Roku Inc (ROKU) stock plummeted by 23.81% due to the company's fourth-quarter financial results for 2023. Despite strong user growth and increased streaming hours, concerns over lagging monetization overshadowed the otherwise positive quarter.

  • User Growth Amidst Monetization Challenges: In Q4, Roku reached 80 million active accounts, marking a 14% year-over-year increase, with 10 million new accounts added in 2023. However, the company's ability to monetize its audience weakened, as evidenced by a 4% drop in average revenue per user to $39.92 in 2023. This decline occurred despite an increase in streaming per user, raising concerns among investors about the company's revenue potential.

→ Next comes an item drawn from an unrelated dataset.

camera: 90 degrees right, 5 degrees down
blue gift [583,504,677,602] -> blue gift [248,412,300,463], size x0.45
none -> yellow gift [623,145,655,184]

  • Financial Performance and Future Outlook: Despite the challenges, Roku reported revenue of $984 million for the quarter, up 14% year over year and surpassing expectations. However, lower promotional spend for media and entertainment impacted revenue growth. Additionally, Roku posted its largest-ever net loss of $710 million, but management remains optimistic, emphasizing free cash flow positivity and guiding for adjusted profitability in 2024.
15 Dec, 2023:

Shares of Roku Inc. (ROKU) dropped by 6.76% from $102.88 to $95.93 in the trading on Friday, December 15, 2023. The reason why ROKU down today is due to a downgrade rating. Roku (ROKU) shares plummeted as a result of MoffettNathanson downgrading the stock from Sell to Neutral. Surprisingly, alongside the downgrade, the firm raised its price target. The primary reason behind the downgrade appears to be valuation concerns, and the market seems to concur with this more pessimistic outlook.